Es por ello que tras la rigurosa acepción supuestamente científica se esconde un determinado modo de entender la realidad que si no está suficientemente explicitada incurre en el riesgo de ocultar una determinada ideología.
La pregunta es, ¿a qué ideología responde la consideración científica de la psicología? ¿A quién sirve?
En este caso reducir la psicología a una ciencia de la salud, a partir de la cual generar tratamientos específicos para personas enfermas o desadaptadas, supone un perjuicio social muy grave bajo el que poder justificar prácticas de control social de la población.
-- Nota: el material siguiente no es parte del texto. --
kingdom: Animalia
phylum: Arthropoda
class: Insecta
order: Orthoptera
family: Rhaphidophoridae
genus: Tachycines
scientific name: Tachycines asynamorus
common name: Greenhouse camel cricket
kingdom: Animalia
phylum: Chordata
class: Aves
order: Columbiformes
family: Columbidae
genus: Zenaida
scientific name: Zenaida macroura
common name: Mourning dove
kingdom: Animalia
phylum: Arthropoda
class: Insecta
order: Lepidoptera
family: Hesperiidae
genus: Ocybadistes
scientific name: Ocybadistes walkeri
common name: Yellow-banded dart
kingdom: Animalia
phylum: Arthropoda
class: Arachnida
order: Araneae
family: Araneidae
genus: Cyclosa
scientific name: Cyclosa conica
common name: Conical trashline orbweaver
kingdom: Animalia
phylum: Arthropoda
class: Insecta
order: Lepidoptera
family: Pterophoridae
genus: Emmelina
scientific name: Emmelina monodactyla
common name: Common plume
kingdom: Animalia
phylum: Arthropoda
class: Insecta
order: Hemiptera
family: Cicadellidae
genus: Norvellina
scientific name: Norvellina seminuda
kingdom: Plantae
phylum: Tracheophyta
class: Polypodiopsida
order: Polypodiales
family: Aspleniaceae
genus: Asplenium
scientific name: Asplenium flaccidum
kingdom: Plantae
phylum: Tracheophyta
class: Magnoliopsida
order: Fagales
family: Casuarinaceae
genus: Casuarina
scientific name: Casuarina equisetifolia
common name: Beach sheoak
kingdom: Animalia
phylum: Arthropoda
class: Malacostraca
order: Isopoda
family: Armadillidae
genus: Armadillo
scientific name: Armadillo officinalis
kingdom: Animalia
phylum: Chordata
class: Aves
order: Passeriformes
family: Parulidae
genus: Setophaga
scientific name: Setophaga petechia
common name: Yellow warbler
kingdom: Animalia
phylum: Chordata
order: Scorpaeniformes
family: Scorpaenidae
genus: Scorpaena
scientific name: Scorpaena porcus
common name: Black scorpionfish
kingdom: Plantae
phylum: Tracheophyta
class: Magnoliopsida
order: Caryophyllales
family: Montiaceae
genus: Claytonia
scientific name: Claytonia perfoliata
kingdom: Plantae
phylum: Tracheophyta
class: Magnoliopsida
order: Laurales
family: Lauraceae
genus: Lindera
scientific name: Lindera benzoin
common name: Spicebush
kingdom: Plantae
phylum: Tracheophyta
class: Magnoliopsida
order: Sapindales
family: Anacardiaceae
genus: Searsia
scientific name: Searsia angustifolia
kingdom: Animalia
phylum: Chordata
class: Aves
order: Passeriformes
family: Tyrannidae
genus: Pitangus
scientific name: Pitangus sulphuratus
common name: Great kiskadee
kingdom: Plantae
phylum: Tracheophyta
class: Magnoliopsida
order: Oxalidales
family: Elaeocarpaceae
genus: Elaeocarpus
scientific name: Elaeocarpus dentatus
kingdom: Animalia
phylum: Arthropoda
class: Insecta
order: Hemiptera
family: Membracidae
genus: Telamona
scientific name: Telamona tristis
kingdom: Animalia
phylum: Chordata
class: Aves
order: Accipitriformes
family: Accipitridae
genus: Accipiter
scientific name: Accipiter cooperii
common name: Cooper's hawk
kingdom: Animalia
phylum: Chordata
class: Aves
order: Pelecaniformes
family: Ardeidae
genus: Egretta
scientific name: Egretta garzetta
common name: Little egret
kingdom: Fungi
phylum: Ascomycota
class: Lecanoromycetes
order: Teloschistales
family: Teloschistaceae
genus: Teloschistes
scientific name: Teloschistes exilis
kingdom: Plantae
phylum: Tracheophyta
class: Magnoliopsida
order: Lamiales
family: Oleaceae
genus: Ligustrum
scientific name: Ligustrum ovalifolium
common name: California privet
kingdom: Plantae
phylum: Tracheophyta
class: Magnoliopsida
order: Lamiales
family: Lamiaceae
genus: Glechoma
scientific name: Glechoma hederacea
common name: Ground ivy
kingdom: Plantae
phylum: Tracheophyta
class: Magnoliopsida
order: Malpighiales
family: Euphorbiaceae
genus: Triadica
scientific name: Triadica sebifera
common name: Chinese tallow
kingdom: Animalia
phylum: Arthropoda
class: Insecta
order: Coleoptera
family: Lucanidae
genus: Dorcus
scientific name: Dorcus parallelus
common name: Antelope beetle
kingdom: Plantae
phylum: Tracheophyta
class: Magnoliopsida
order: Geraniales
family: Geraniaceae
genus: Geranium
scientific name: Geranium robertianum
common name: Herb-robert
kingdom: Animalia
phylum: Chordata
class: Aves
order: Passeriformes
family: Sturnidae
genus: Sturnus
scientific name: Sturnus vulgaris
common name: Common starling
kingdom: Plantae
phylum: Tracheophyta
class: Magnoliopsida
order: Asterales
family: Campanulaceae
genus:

Todo ello de manera científica.
Los ejemplos son muy numerosos en la historia de la psicología y de otras disciplinas “psi”… desde la consideración de la homosexualidad como patología, pasando por la colaboración acrítica con prácticas vulneradoras de derechos humanos, la calificación de “hiperactividad” que justifica la medicación para que niños y niñas se ajusten al sistema escolar, la colaboración en la transformación de los malestares de la vida en trastornos a diagnosticar , la reducción de problemáticas sociales sistémicas a patologías individuales, la psicologización de conflictos sociales y políticos, el empleo del “coaching” como herramienta cómplice de prácticas laborales abusivas…
Y es que este paradigma (para nada inocuo) a la base de este poder terapeútico, nos debe hacer pensar a todas las personas profesionales de la psicología sobre nuestro papel como agentes políticos. Si estamos a favor de la persona o a favor del sistema.
Bajo mi punto de vista, la psicología crítica (o la crítica de la psicología) sería como una brújula que nos indicara el camino, para no perder el norte de las prácticas liberadoras que una psicología comprometida en cada momento histórico-social debiera suponer.
No se trata, por tanto, de cuestionar la investigación en psicología o de la ampliación de conocimientos (tanto a través de la investigación cuantitativa como de la cualitativa) sino de preguntarnos por la orientación ética (y por tanto política) de las prácticas generadas por los mismos.
Tendemos a considerar que las prácticas terapéuticas de cada momento histórico son tejidas a partir de la reflexión teórica, cuando en realidad ha sido más bien al revés: la teoría ha sido pensada a partir de la justificación de las prácticas desarrolladas en un determinado momento, que tienen que ver con el encargo social que es solicitada a la psicología.
Este encargo, que ha ido variando a lo largo de la historia, ha tenido un principio similar relacionado con el mantenimiento del orden social hegemónico.
Por eso creo que es urgente llevar a cabo una revisión profundamente crítica, especialmente dentro del cuerpo de profesionales que trabajamos al amparo la psicología de la intervención social, no sea que terminemos colaborando con aquellos sistemas que tratamos de transformar.